▶ **What you have to do**:
Copy the records below line by line and word for word, from the very first line through the line with "Sandvik Hard Materials", omitting each picture.

Stored data entries

○ ○ ○ ○ ○ ○ ○

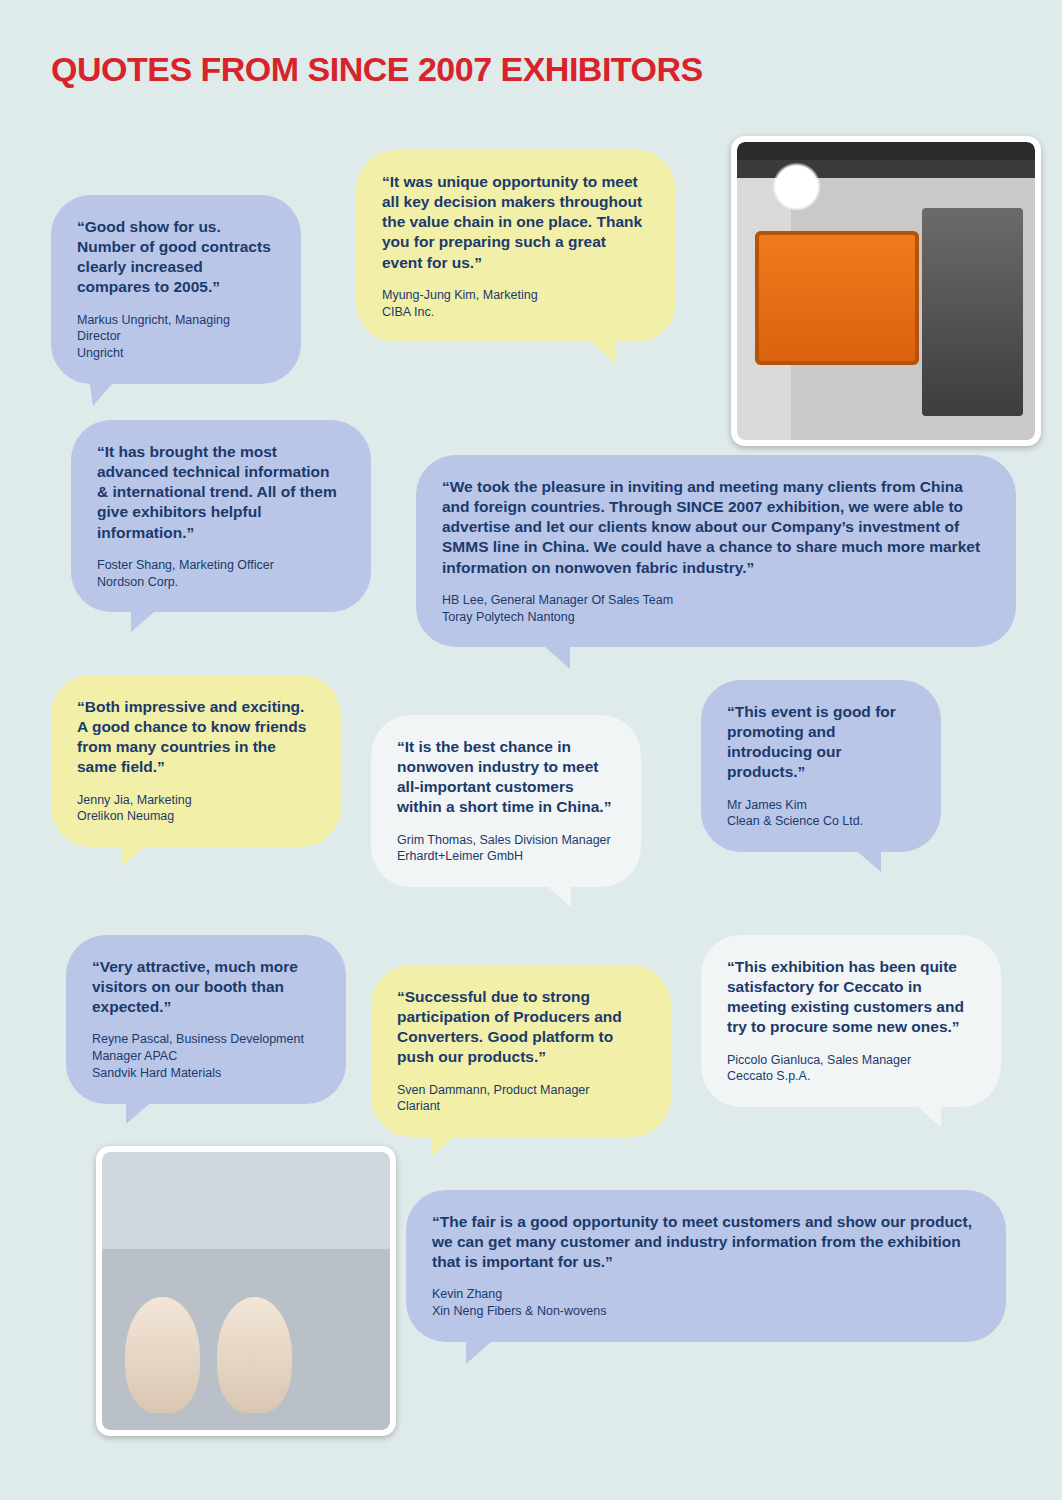Quotes from SINCE 2007 Exhibitors
“Good show for us. Number of good contracts clearly increased compares to 2005.”
Markus Ungricht, Managing Director
Ungricht
“It was unique opportunity to meet all key decision makers throughout the value chain in one place. Thank you for preparing such a great event for us.”
Myung-Jung Kim, Marketing
CIBA Inc.
“It has brought the most advanced technical information & international trend. All of them give exhibitors helpful information.”
Foster Shang, Marketing Officer
Nordson Corp.
“We took the pleasure in inviting and meeting many clients from China and foreign countries. Through SINCE 2007 exhibition, we were able to advertise and let our clients know about our Company’s investment of SMMS line in China. We could have a chance to share much more market information on nonwoven fabric industry.”
HB Lee, General Manager Of Sales Team
Toray Polytech Nantong
“Both impressive and exciting. A good chance to know friends from many countries in the same field.”
Jenny Jia, Marketing
Orelikon Neumag
“It is the best chance in nonwoven industry to meet all-important customers within a short time in China.”
Grim Thomas, Sales Division Manager
Erhardt+Leimer GmbH
“This event is good for promoting and introducing our products.”
Mr James Kim
Clean & Science Co Ltd.
“Very attractive, much more visitors on our booth than expected.”
Reyne Pascal, Business Development Manager APAC
Sandvik Hard Materials
“Successful due to strong participation of Producers and Converters. Good platform to push our products.”
Sven Dammann, Product Manager
Clariant
“This exhibition has been quite satisfactory for Ceccato in meeting existing customers and try to procure some new ones.”
Piccolo Gianluca, Sales Manager
Ceccato S.p.A.
“The fair is a good opportunity to meet customers and show our product, we can get many customer and industry information from the exhibition that is important for us.”
Kevin Zhang
Xin Neng Fibers & Non-wovens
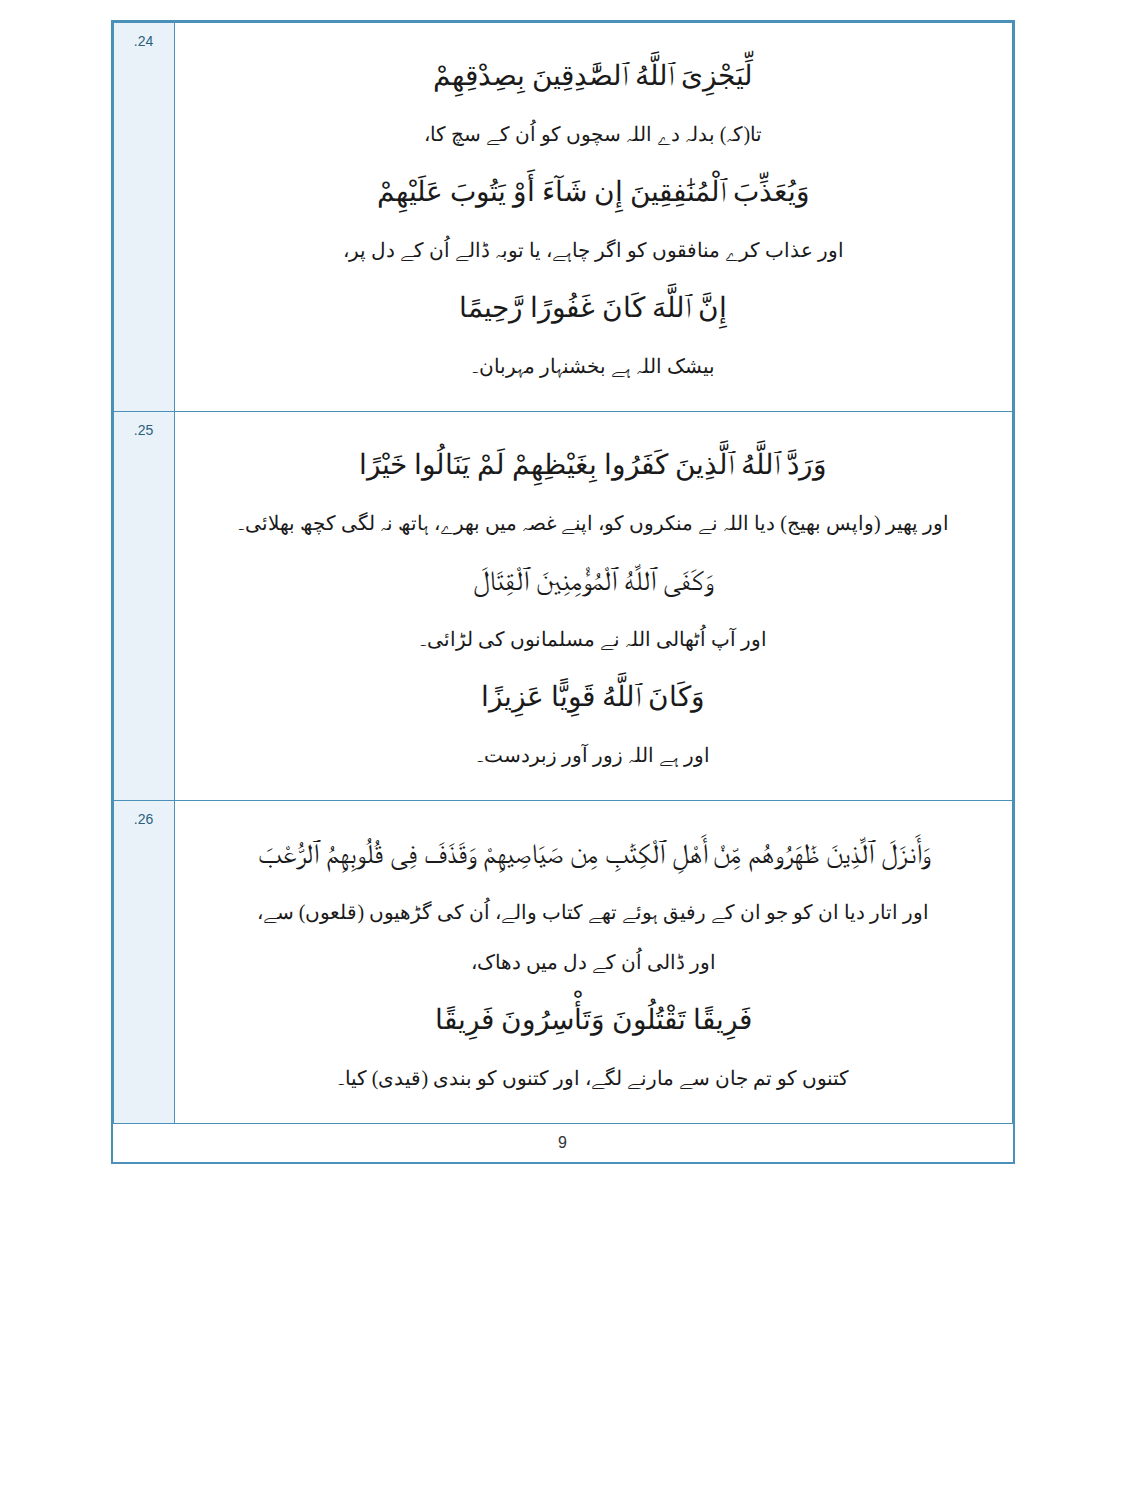| لِّيَجْزِىَ ٱللَّهُ ٱلصَّٰدِقِينَ بِصِدْقِهِمْ تا(کہ) بدلہ دے اللہ سچوں کو اُن کے سچ کا، وَيُعَذِّبَ ٱلْمُنَٰفِقِينَ إِن شَآءَ أَوْ يَتُوبَ عَلَيْهِمْ اور عذاب کرے منافقوں کو اگر چاہے، یا توبہ ڈالے اُن کے دل پر، إِنَّ ٱللَّهَ كَانَ غَفُورًا رَّحِيمًا بیشک اللہ ہے بخشنہار مہربان۔ | 24. |
| وَرَدَّ ٱللَّهُ ٱلَّذِينَ كَفَرُوا بِغَيْظِهِمْ لَمْ يَنَالُوا خَيْرًا اور پھیر (واپس بھیج) دیا اللہ نے منکروں کو، اپنے غصہ میں بھرے، ہاتھ نہ لگی کچھ بھلائی۔ وَكَفَى ٱللَّهُ ٱلْمُؤْمِنِينَ ٱلْقِتَالَ اور آپ اُٹھالی اللہ نے مسلمانوں کی لڑائی۔ وَكَانَ ٱللَّهُ قَوِيًّا عَزِيزًا اور ہے اللہ زور آور زبردست۔ | 25. |
| وَأَنزَلَ ٱلَّذِينَ ظَٰهَرُوهُم مِّنْ أَهْلِ ٱلْكِتَٰبِ مِن صَيَاصِيهِمْ وَقَذَفَ فِى قُلُوبِهِمُ ٱلرُّعْبَ اور اتار دیا ان کو جو ان کے رفیق ہوئے تھے کتاب والے، اُن کی گڑھیوں (قلعوں) سے، اور ڈالی اُن کے دل میں دھاک، فَرِيقًا تَقْتُلُونَ وَتَأْسِرُونَ فَرِيقًا کتنوں کو تم جان سے مارنے لگے، اور کتنوں کو بندی (قیدی) کیا۔ | 26. |
9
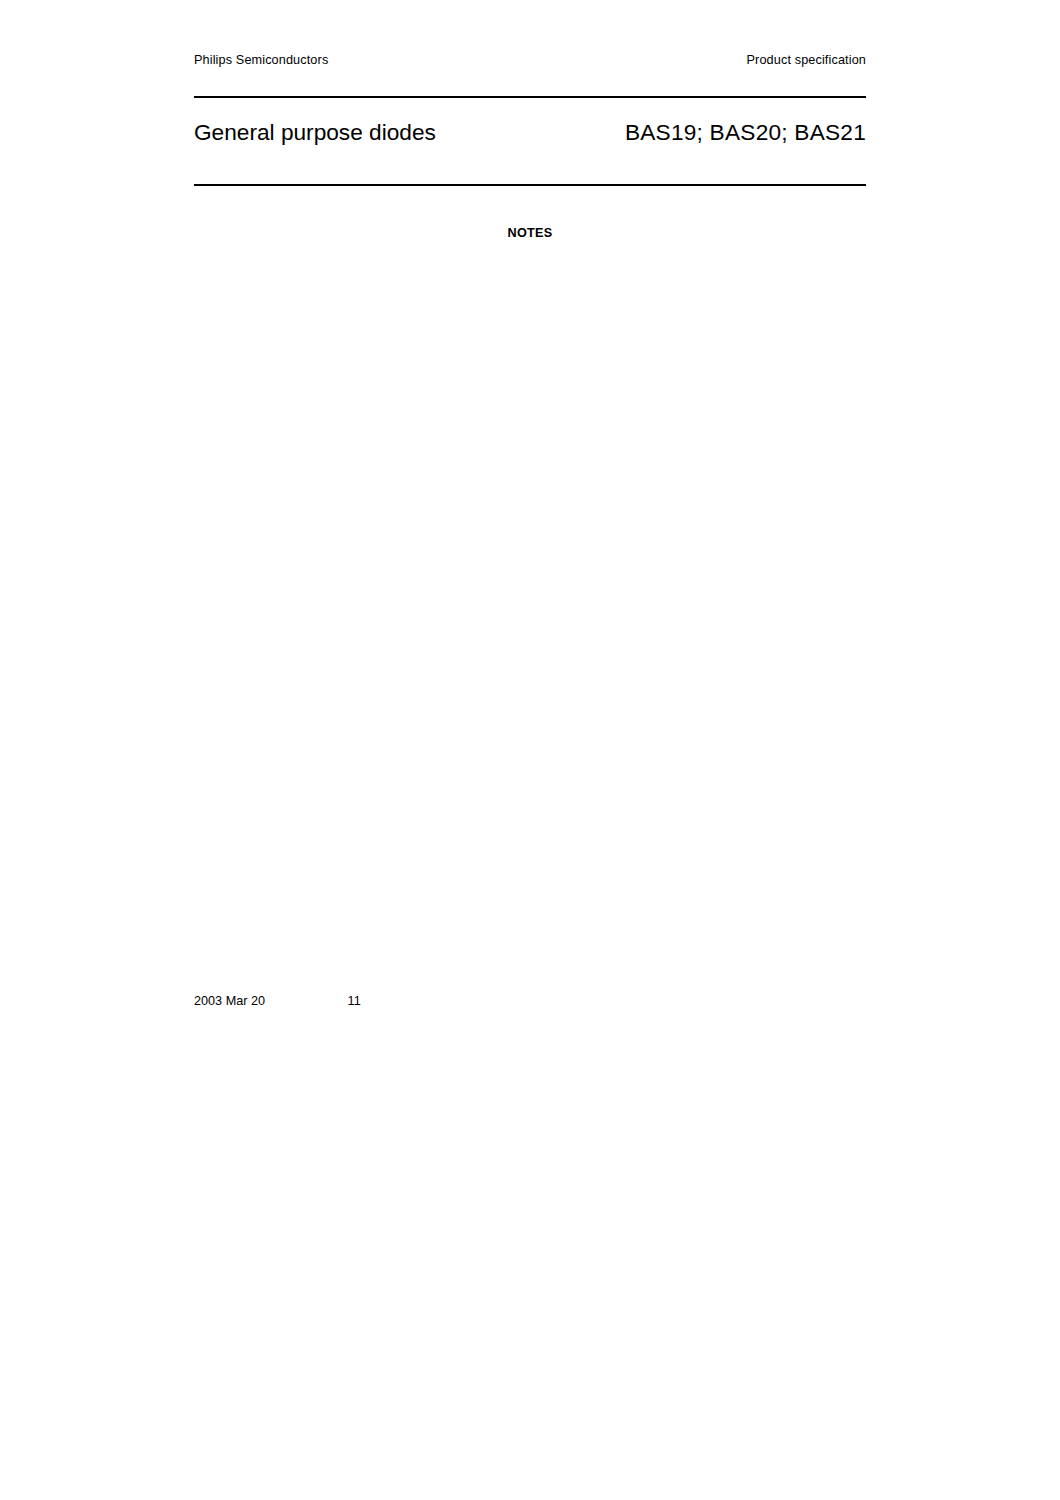Philips Semiconductors Product specification
General purpose diodes BAS19; BAS20; BAS21
NOTES
2003 Mar 20 11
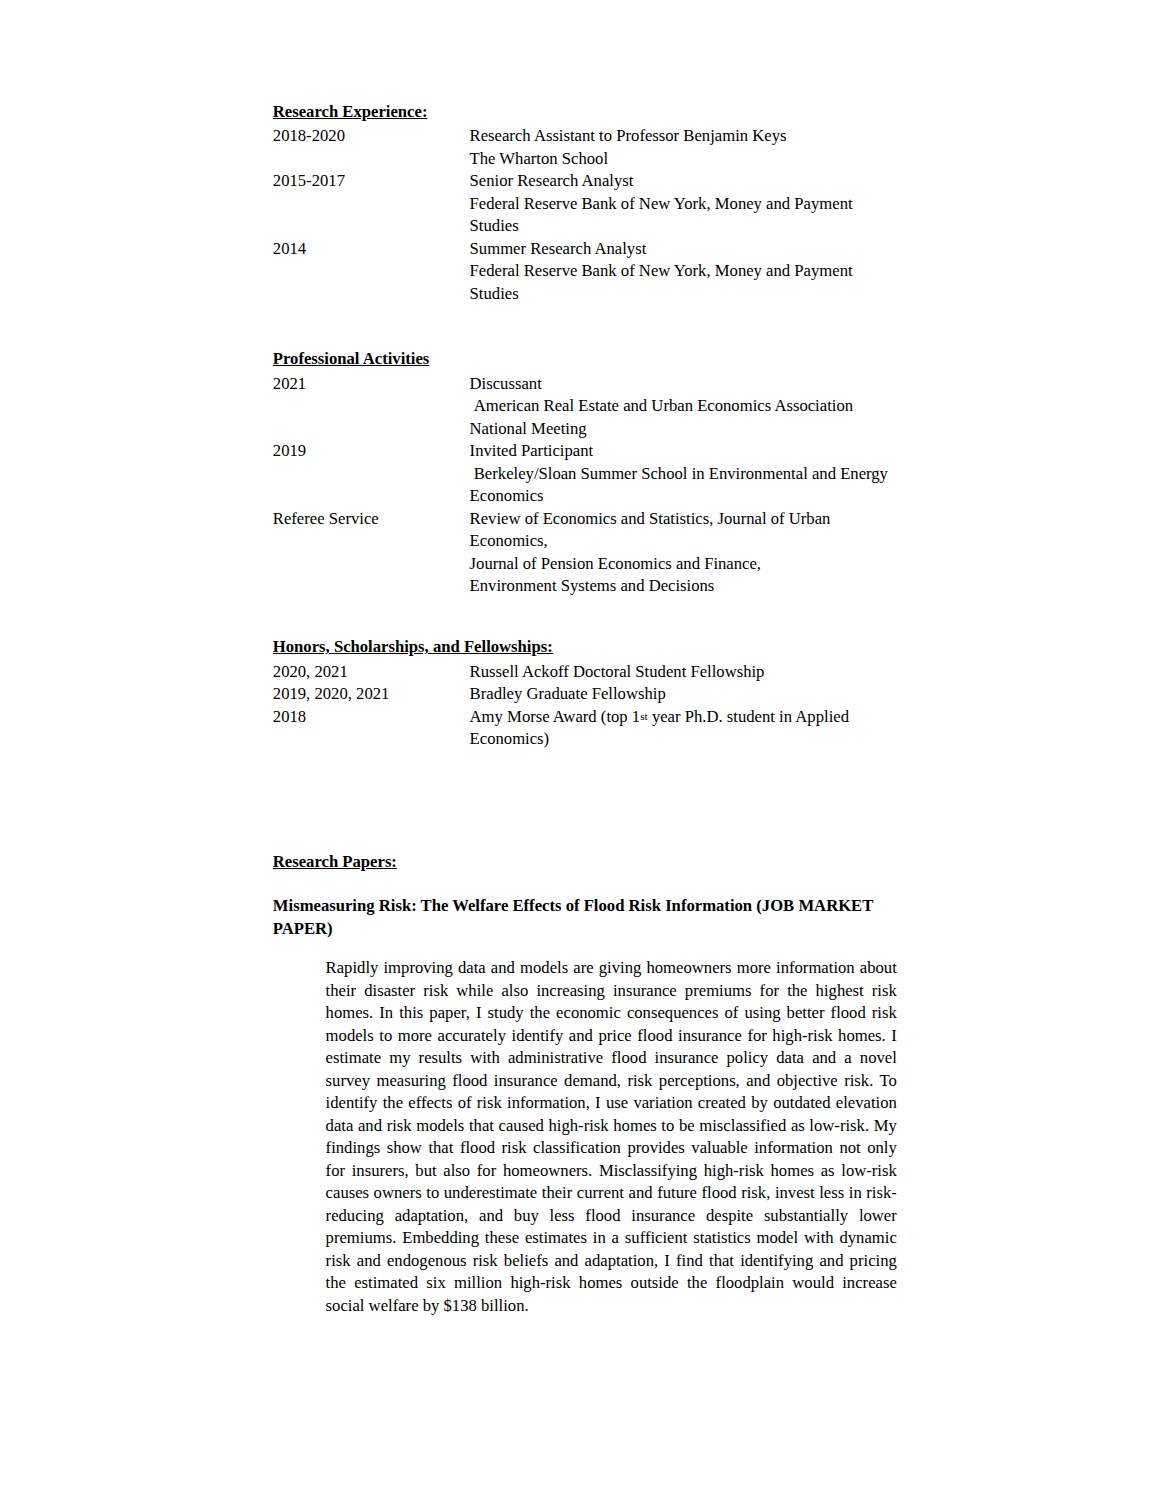Research Experience:
| 2018-2020 | Research Assistant to Professor Benjamin Keys The Wharton School |
| 2015-2017 | Senior Research Analyst Federal Reserve Bank of New York, Money and Payment Studies |
| 2014 | Summer Research Analyst Federal Reserve Bank of New York, Money and Payment Studies |
Professional Activities
| 2021 | Discussant American Real Estate and Urban Economics Association National Meeting |
| 2019 | Invited Participant Berkeley/Sloan Summer School in Environmental and Energy Economics |
| Referee Service | Review of Economics and Statistics, Journal of Urban Economics, Journal of Pension Economics and Finance, Environment Systems and Decisions |
Honors, Scholarships, and Fellowships:
| 2020, 2021 | Russell Ackoff Doctoral Student Fellowship |
| 2019, 2020, 2021 | Bradley Graduate Fellowship |
| 2018 | Amy Morse Award (top 1 st year Ph.D. student in Applied Economics) |
Research Papers:
Mismeasuring Risk: The Welfare Effects of Flood Risk Information (JOB MARKET PAPER)
Rapidly improving data and models are giving homeowners more information about their disaster risk while also increasing insurance premiums for the highest risk homes. In this paper, I study the economic consequences of using better flood risk models to more accurately identify and price flood insurance for high-risk homes. I estimate my results with administrative flood insurance policy data and a novel survey measuring flood insurance demand, risk perceptions, and objective risk. To identify the effects of risk information, I use variation created by outdated elevation data and risk models that caused high-risk homes to be misclassified as low-risk. My findings show that flood risk classification provides valuable information not only for insurers, but also for homeowners. Misclassifying high-risk homes as low-risk causes owners to underestimate their current and future flood risk, invest less in risk-reducing adaptation, and buy less flood insurance despite substantially lower premiums. Embedding these estimates in a sufficient statistics model with dynamic risk and endogenous risk beliefs and adaptation, I find that identifying and pricing the estimated six million high-risk homes outside the floodplain would increase social welfare by $138 billion.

○ ○ ○ ○ ○ ○ ○

▶ **Written reply**:
Quotes from SINCE 2007 Exhibitors
“Good show for us. Number of good contracts clearly increased compares to 2005.”
Markus Ungricht, Managing Director
Ungricht
“It was unique opportunity to meet all key decision makers throughout the value chain in one place. Thank you for preparing such a great event for us.”
Myung-Jung Kim, Marketing
CIBA Inc.
“It has brought the most advanced technical information & international trend. All of them give exhibitors helpful information.”
Foster Shang, Marketing Officer
Nordson Corp.
“We took the pleasure in inviting and meeting many clients from China and foreign countries. Through SINCE 2007 exhibition, we were able to advertise and let our clients know about our Company’s investment of SMMS line in China. We could have a chance to share much more market information on nonwoven fabric industry.”
HB Lee, General Manager Of Sales Team
Toray Polytech Nantong
“Both impressive and exciting. A good chance to know friends from many countries in the same field.”
Jenny Jia, Marketing
Orelikon Neumag
“It is the best chance in nonwoven industry to meet all-important customers within a short time in China.”
Grim Thomas, Sales Division Manager
Erhardt+Leimer GmbH
“This event is good for promoting and introducing our products.”
Mr James Kim
Clean & Science Co Ltd.
“Very attractive, much more visitors on our booth than expected.”
Reyne Pascal, Business Development Manager APAC
Sandvik Hard Materials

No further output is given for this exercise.